Federal drug regulators are strengthening the warning labels for certain popular painkillers, including Advil, Aleve and other nonsteroidal anti-inflammatory drugs (NSAIDs), indicating that users may face an increased risk of heart attacks and strokes.
According to a drug safety communication issued by the FDA on July 9, both over-the-counter (OTC) and prescription strength NSAID medications will be required to carry the stronger warnings.
Some of the most widely used OTC painkillers are NSAIDs, such as Advil, Aleve and Motrin. These drugs already a black box label warning on heart attack and stroke risks, but the FDA will now require additional information on the label.
The NSAID heart warnings will include indication that the risk of heart attack and stroke can occur as early as a few weeks of using one of the drugs, and that risk may increase the longer NSAIDs are taken. Higher doses also appear to increase the health risks, the FDA warned.
The FDA found that NSAIDs can increase the risk of a heart attack or stroke in both patients who suffer from heart disease or carry heart disease risk factors, and those who do not. However, patients with heart disease or the risk factors appear to be at the greatest risk.
The agency believes that new information suggests that the risk is different depending on the drug. However, the information is not sufficient enough for the FDA to single out which NSAIDs carry the higher risk at this time, so FDA reviewers are not singling out any particular brand.

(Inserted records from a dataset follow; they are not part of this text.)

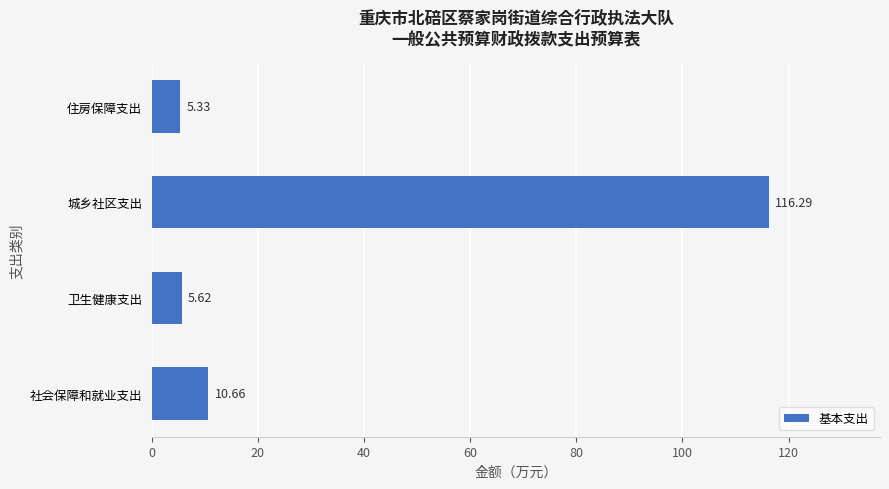

Which category has the highest value across all series?

城乡社区支出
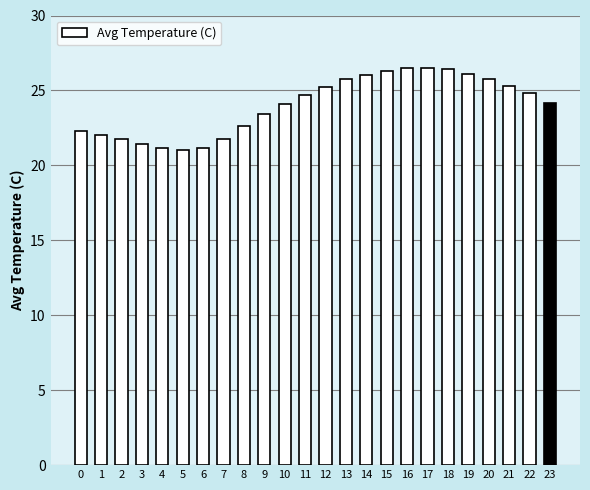

Is it true that the value at 16 is 26.5?

True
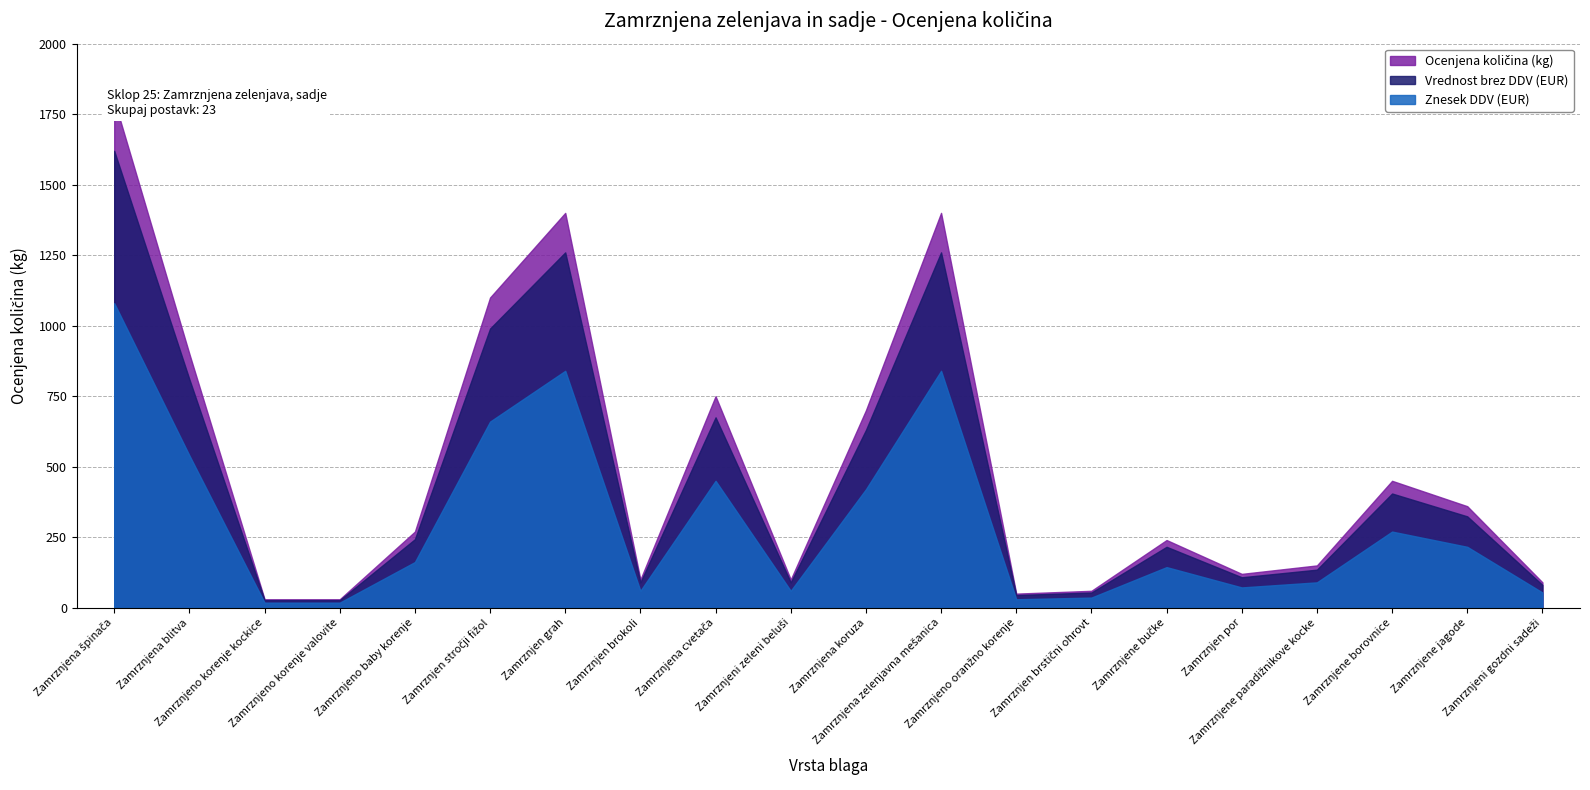

Rank the series at Zamrznjeni zeleni beluši from highest to lowest value.

Ocenjena količina (kg), Vrednost brez DDV (EUR), Znesek DDV (EUR)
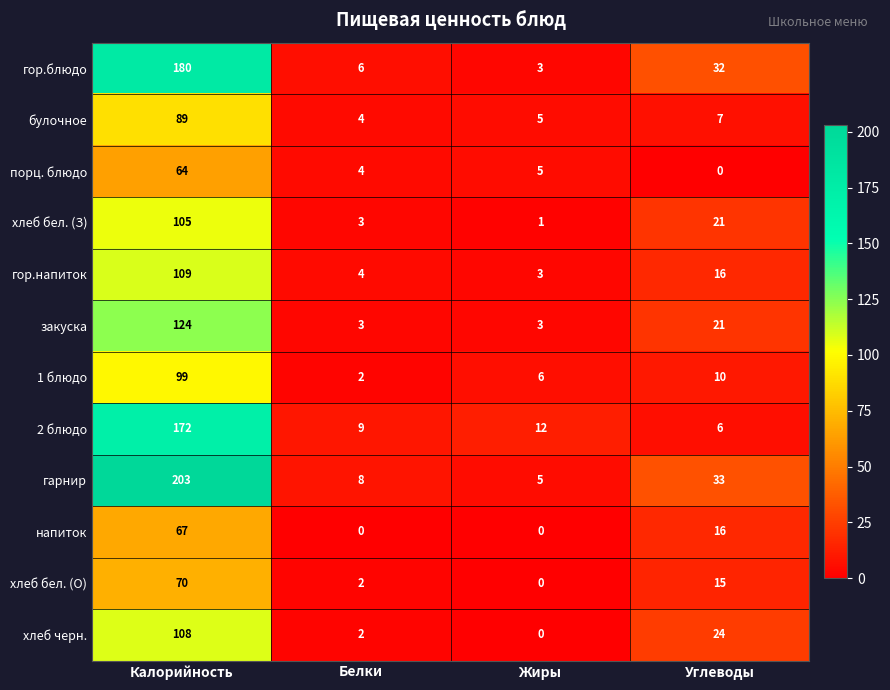

What is the sum of all булочное values?

105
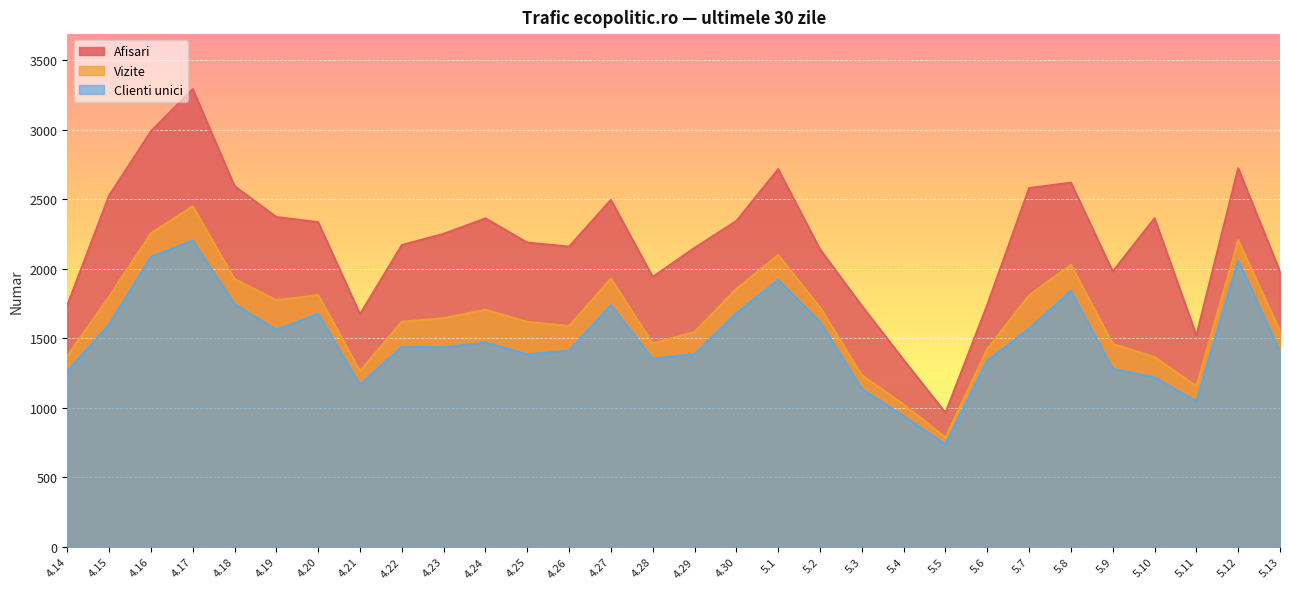

What is the difference between the Clienti unici values at 4.24 and 5.4?

529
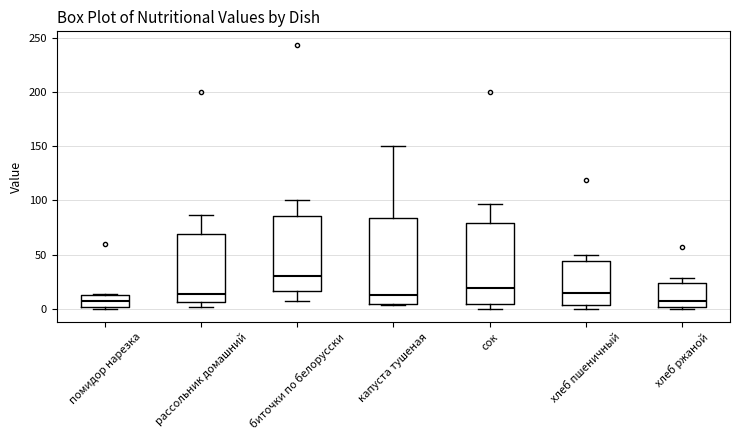

Reading left to right, read every box against the y-axis: the position of its median line, the range the box covers, and the ends of its whiskers. The values are not printed on the chart, so give them approximately, as read against the axis.

помидор нарезка: median 5, box 0 to 15, whiskers 0 to 15
рассольник домашний: median 15, box 5 to 70, whiskers 0 to 85
биточки по белорусски: median 30, box 15 to 85, whiskers 5 to 100
капуста тушеная: median 10, box 5 to 85, whiskers 5 to 150
сок: median 20, box 5 to 80, whiskers 0 to 95
хлеб пшеничный: median 15, box 5 to 45, whiskers 0 to 50
хлеб ржаной: median 5, box 0 to 25, whiskers 0 (just below the box's lower edge) to 30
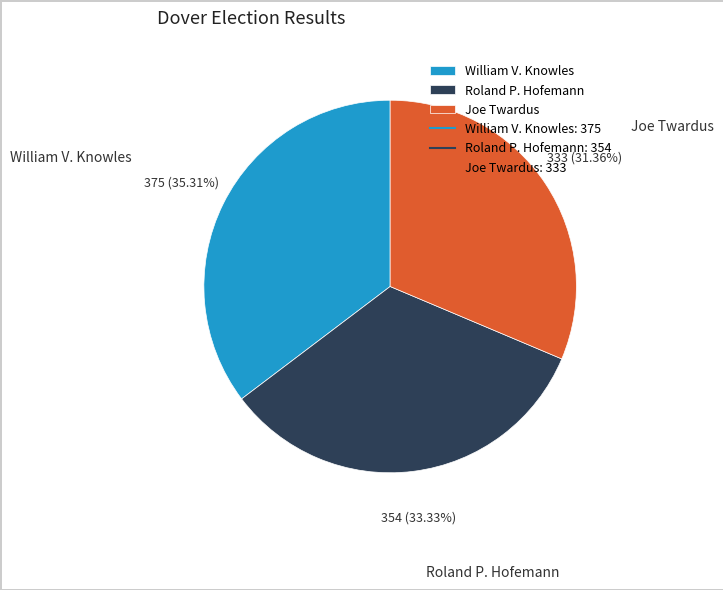

Which category has the biggest portion of the pie?

William V. Knowles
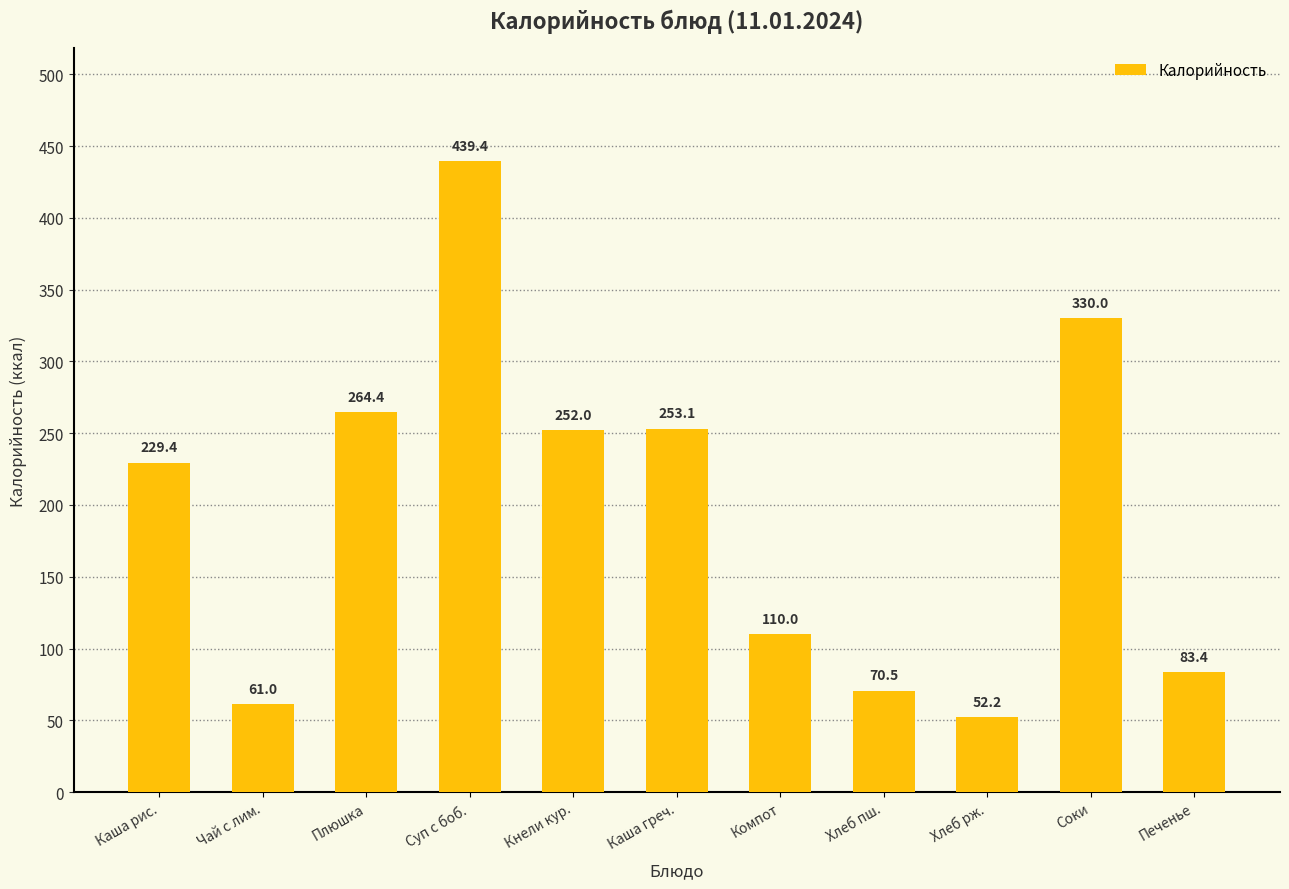

What is the change in value from Кнели кур. to Соки?

+78.0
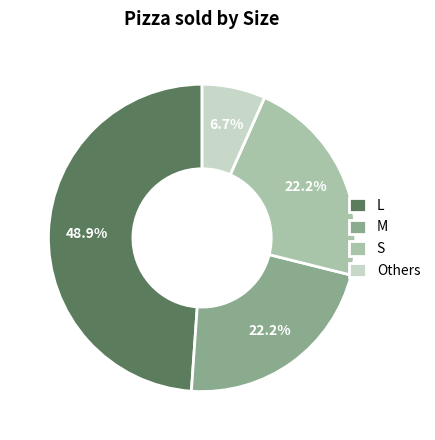

Between Others and M, which is larger?

M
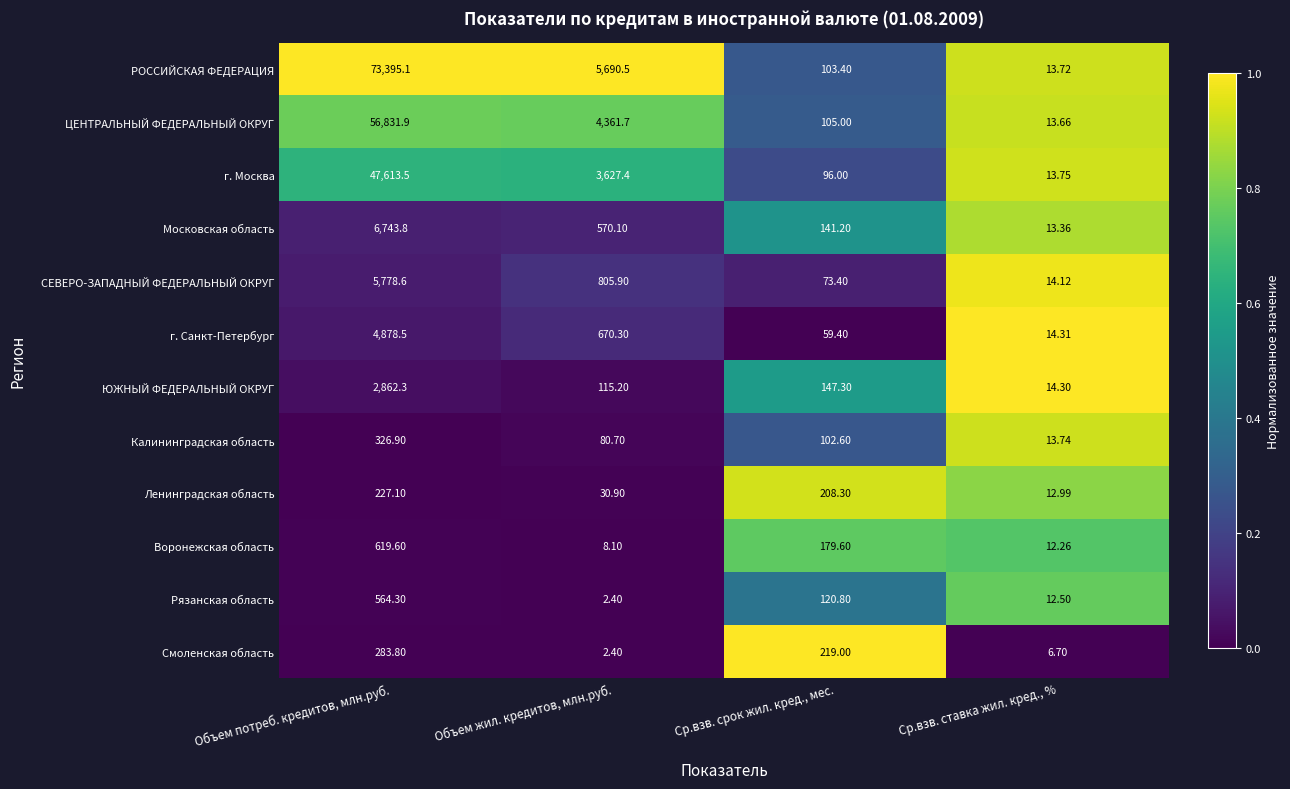

At which category does the chart reach its peak across all series?

Объем потреб. кредитов, млн.руб.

On a new consumer update page, the FDA warns consumers to avoid taking multiple NSAIDs at once, and warns that consumers may be unaware that some prescription drugs contain NSAIDs. The FDA urges consumers to check the labels of drugs they are taking to be aware of which contain NSAIDs to avoid accidentally increasing the risks.
All NSAIDs first received a boxed warning, the strongest label warning the FDA can require, on heart attacks and strokes in 2005. The new warnings come from more recent information showing that the risk can occur within weeks of first taking one of the drugs.
“There is no period of use shown to be without risk,” Dr. Judy Racoosin, deputy director of FDA’s Division of Anesthesia, Analgesia, and Addiction Products, said in the consumer update. “Everyone may be at risk — even people without an underlying risk for cardiovascular disease.”